WHAT YOU NEED TO DO
Set down every entry exactly as given. Pictures are to be left out.

===== INFORMATION GIVEN

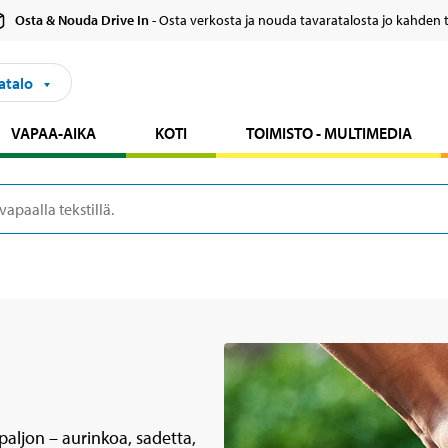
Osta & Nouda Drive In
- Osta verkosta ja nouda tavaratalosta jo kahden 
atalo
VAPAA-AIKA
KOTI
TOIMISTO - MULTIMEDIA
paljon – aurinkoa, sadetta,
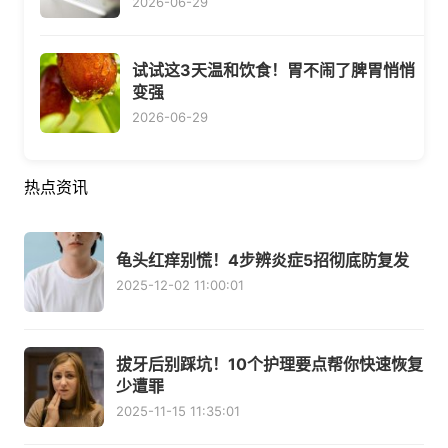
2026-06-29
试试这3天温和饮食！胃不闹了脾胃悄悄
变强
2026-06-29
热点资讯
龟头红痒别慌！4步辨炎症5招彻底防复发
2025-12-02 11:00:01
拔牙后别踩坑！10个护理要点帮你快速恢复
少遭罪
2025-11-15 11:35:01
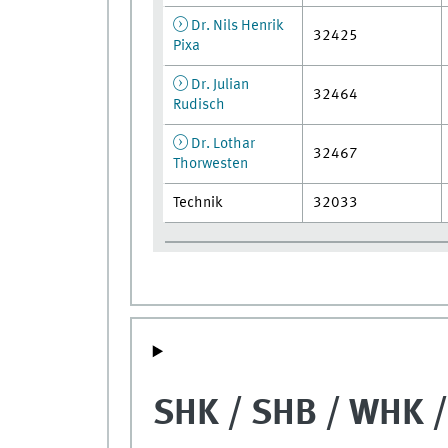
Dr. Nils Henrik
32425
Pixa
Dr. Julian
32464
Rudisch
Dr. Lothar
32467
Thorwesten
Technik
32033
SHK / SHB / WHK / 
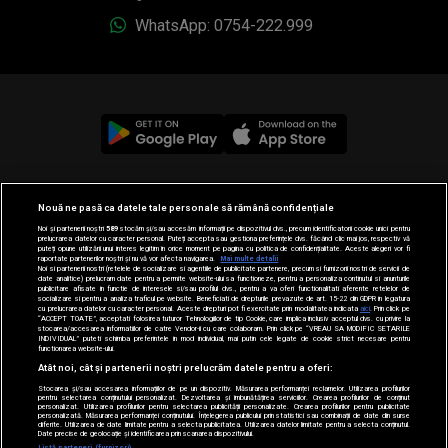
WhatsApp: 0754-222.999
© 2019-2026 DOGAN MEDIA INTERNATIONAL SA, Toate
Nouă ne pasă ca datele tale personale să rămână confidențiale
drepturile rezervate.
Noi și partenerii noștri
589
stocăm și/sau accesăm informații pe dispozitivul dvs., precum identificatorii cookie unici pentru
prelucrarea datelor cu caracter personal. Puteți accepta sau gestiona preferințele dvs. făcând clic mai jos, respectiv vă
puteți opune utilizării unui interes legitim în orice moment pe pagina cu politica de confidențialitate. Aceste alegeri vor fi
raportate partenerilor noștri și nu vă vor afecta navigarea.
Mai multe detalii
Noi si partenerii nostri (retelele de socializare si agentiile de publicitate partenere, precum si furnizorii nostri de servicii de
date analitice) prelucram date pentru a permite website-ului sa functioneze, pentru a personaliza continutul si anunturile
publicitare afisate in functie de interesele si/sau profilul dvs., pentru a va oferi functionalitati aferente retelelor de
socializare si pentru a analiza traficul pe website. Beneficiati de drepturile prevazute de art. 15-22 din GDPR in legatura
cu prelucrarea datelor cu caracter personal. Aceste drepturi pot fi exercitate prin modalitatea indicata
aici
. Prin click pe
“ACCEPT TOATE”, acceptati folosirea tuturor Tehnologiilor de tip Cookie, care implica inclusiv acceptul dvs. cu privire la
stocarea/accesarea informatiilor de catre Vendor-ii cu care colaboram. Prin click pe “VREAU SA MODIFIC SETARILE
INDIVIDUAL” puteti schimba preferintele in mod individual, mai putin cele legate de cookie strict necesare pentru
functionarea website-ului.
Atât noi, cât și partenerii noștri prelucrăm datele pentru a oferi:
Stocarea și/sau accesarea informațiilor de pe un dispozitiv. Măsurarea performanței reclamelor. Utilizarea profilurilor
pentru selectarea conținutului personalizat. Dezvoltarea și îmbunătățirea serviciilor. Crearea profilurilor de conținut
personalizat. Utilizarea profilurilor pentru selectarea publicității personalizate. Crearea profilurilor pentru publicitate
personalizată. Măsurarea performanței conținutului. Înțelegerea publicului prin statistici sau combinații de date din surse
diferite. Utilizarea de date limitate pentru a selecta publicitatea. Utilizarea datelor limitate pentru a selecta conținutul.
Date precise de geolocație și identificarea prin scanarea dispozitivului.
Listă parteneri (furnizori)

==========

WRITTEN RESPONSE
Osta & Nouda Drive In
- Osta verkosta ja nouda tavaratalosta jo kahden 
atalo
VAPAA-AIKA
KOTI
TOIMISTO - MULTIMEDIA
paljon – aurinkoa, sadetta,
2026-06-29
试试这3天温和饮食！胃不闹了脾胃悄悄
变强
2026-06-29
热点资讯
龟头红痒别慌！4步辨炎症5招彻底防复发
2025-12-02 11:00:01
拔牙后别踩坑！10个护理要点帮你快速恢复
少遭罪
2025-11-15 11:35:01
Dr. Nils Henrik
32425
Pixa
Dr. Julian
32464
Rudisch
Dr. Lothar
32467
Thorwesten
Technik
32033
SHK / SHB / WHK / 
WhatsApp: 0754-222.999
© 2019-2026 DOGAN MEDIA INTERNATIONAL SA, Toate
Nouă ne pasă ca datele tale personale să rămână confidențiale
drepturile rezervate.
Noi și partenerii noștri
589
stocăm și/sau accesăm informații pe dispozitivul dvs., precum identificatorii cookie unici pentru
prelucrarea datelor cu caracter personal. Puteți accepta sau gestiona preferințele dvs. făcând clic mai jos, respectiv vă
puteți opune utilizării unui interes legitim în orice moment pe pagina cu politica de confidențialitate. Aceste alegeri vor fi
raportate partenerilor noștri și nu vă vor afecta navigarea.
Mai multe detalii
Noi si partenerii nostri (retelele de socializare si agentiile de publicitate partenere, precum si furnizorii nostri de servicii de
date analitice) prelucram date pentru a permite website-ului sa functioneze, pentru a personaliza continutul si anunturile
publicitare afisate in functie de interesele si/sau profilul dvs., pentru a va oferi functionalitati aferente retelelor de
socializare si pentru a analiza traficul pe website. Beneficiati de drepturile prevazute de art. 15-22 din GDPR in legatura
cu prelucrarea datelor cu caracter personal. Aceste drepturi pot fi exercitate prin modalitatea indicata
aici
. Prin click pe
“ACCEPT TOATE”, acceptati folosirea tuturor Tehnologiilor de tip Cookie, care implica inclusiv acceptul dvs. cu privire la
stocarea/accesarea informatiilor de catre Vendor-ii cu care colaboram. Prin click pe “VREAU SA MODIFIC SETARILE
INDIVIDUAL” puteti schimba preferintele in mod individual, mai putin cele legate de cookie strict necesare pentru
functionarea website-ului.
Atât noi, cât și partenerii noștri prelucrăm datele pentru a oferi:
Stocarea și/sau accesarea informațiilor de pe un dispozitiv. Măsurarea performanței reclamelor. Utilizarea profilurilor
pentru selectarea conținutului personalizat. Dezvoltarea și îmbunătățirea serviciilor. Crearea profilurilor de conținut
personalizat. Utilizarea profilurilor pentru selectarea publicității personalizate. Crearea profilurilor pentru publicitate
personalizată. Măsurarea performanței conținutului. Înțelegerea publicului prin statistici sau combinații de date din surse
diferite. Utilizarea de date limitate pentru a selecta publicitatea. Utilizarea datelor limitate pentru a selecta conținutul.
Date precise de geolocație și identificarea prin scanarea dispozitivului.
Listă parteneri (furnizori)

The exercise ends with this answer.